It’s a well known fact that the economy isn’t at it’s best. People are having difficulties paying their bills and keeping up with finances, and money is scarce. Timeshare ownership is at the bottom of the list of priorities for some who can barely pay for food to feed their families. And with expenses like increasing maintenance fees and mortgage costs, some timeshare owners simply cannot afford to pay for their timeshares anymore.
Owners are resorting to timeshare abandonment, which can have significant consequences and can damage an owner’s credit history profoundly. Read on to learn more about why timeshare abandonment should be avoided.
Foreclosure on a Timeshare Impacts Credit History
Surrendering a timeshare will result in a timeshare foreclosure, and will be reported on the owner’s credit history. This puts individuals at the risk of ruining their credit reputation, making it very difficult to obtain loans in the future. Prospective lenders will inspect credit history and see that a debt was not paid, which could result in the borrower paying a much higher interest rate, or being denied the loan altogether. So in essence, abandoning that timeshare could affect an individual’s ability to acquire a home or a car in the future.
IRS will be Notified of the Foreclosure
When a timeshare goes into foreclosure, the lender will report it to the IRS. For tax purposes an owner will have a non-deductible loss and a cancellation of debt income, and if the individual is not bankrupt or insolvent, the amount will be added to his income as “other income.”
There are Other Options for Unwanted Timeshares
If a timeshare owner finds that the expenses of keeping his timeshare are just too much, abandoning the timeshare should be avoided if possible. Other options may include selling the timeshare or donating it to charity. In order to donate, a timeshare loan must be paid off beforehand, but once donated, the individual will receive a tax write-off.

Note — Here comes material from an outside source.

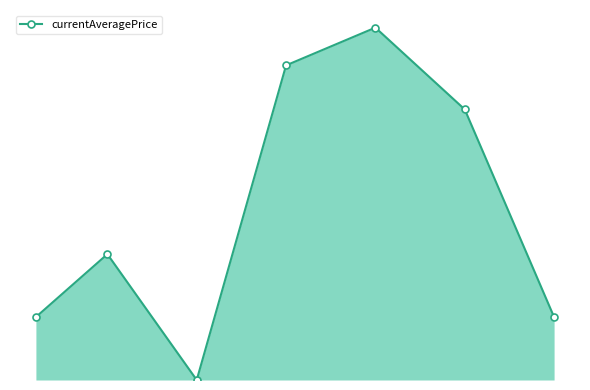

Does the chart have visible grid lines?

No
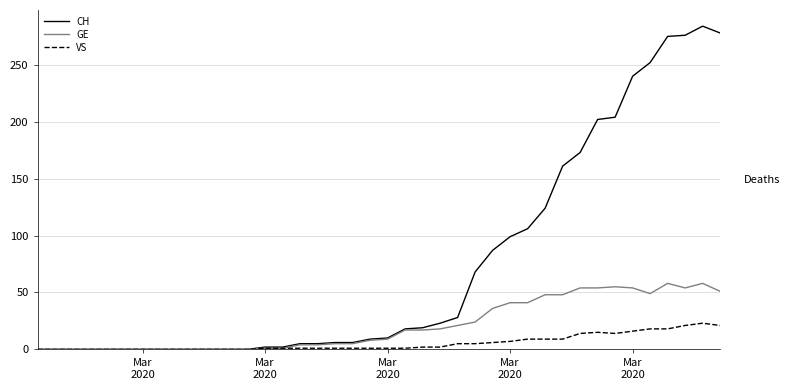

What are all the series names shown in the legend?

CH, GE, VS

Selling a timeshare can be a difficult process, but is not impossible. If an owner successfully sells a timeshare, he will get more out of it than if he were to donate it. Regardless, many find the process of selling too difficult, especially in a poor economy. If an owner decides to sell, it’s important to price the timeshare realistically, and if possible, find a legitimate broker who will work hard to sell the timeshare. Be prepared for brokerage fees, however, that may cost up to 35% of the timeshare sale price.